One also starts being anxious whether in current times the courts or the various political leaderships have any stamina left to question the civil rights violations going on in the name of the country. It is in less than a year since the highest court declared privacy as a fundamental right of the citizen that an order has been issued saying that citizens shall not have any secret to hide before the 'country'. But then who is actually hiding information and serving the corporates? The contracts in Rafale arms deal, the economic frauds committed by banks after demonetization, the credibility of the funds that came to the Reserve Bank, information about the tax concessions granted to the corporates, data about kingpins of black money, enquirires about the people killed in fake encounters, reprsentation of Dalits and minorities in military and investigative agencies, and even definite information about prime minister's educational qualification - so goes the long list of items of information which the government has been withholding on the plea that their disclosure would be against national interest. It is a government that misled even the Supreme Court on grounds of national security that is now snatching the fundamental rights of the citizens under the same pretext.

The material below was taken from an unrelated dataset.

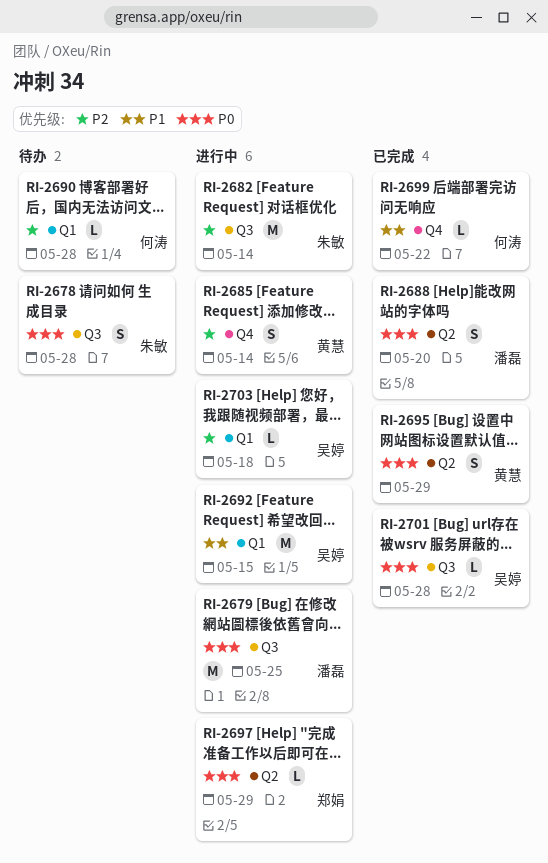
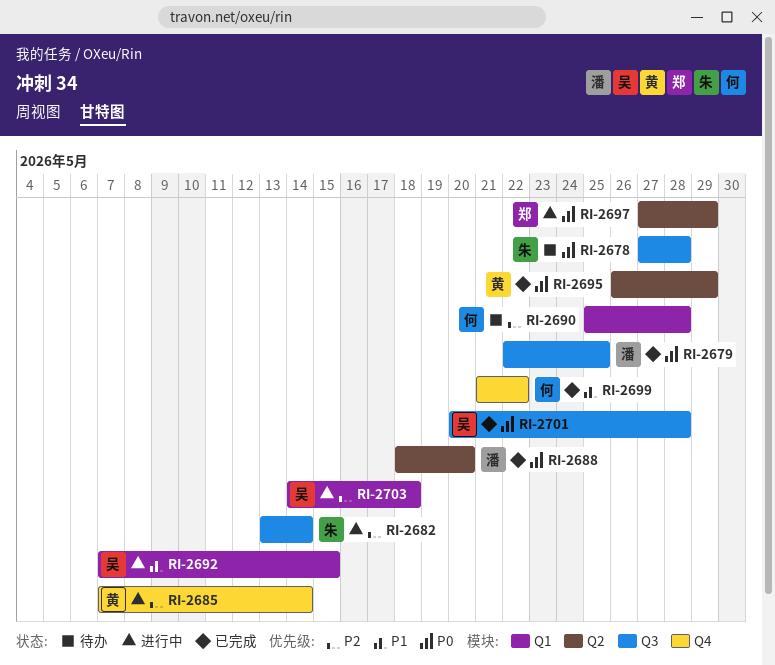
RI-2679, status: 进行中 -> 已完成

As was stated by Shantanu Sen, former Joint Director CBI, official agencies are going to find it very easy to look into any confidential information. The earlier requirement to approach the government on each case is not there any more. Those who conspired to make this order are aiming at maintaining power in their own hands, and even if it is lost, to retain a deep state through control and influence over the bureaucracy. In this new dispensation, loyalty to the nation is the name given to unstinted support to the government by those who wish to see supremacy of the majority. Then security means being subservient to the group interests of the establishment. Freedom is only the name for recording soft voices of dissent rooted in convictions about the espionage network of the government. Peace is another name for silence that instils fear within oneself. With a single order, the government has been able to enforce all this. Still we believe that there is no emergency in the country, and that ours is a country with infinite right to write and talk freely and criticise government and those in it!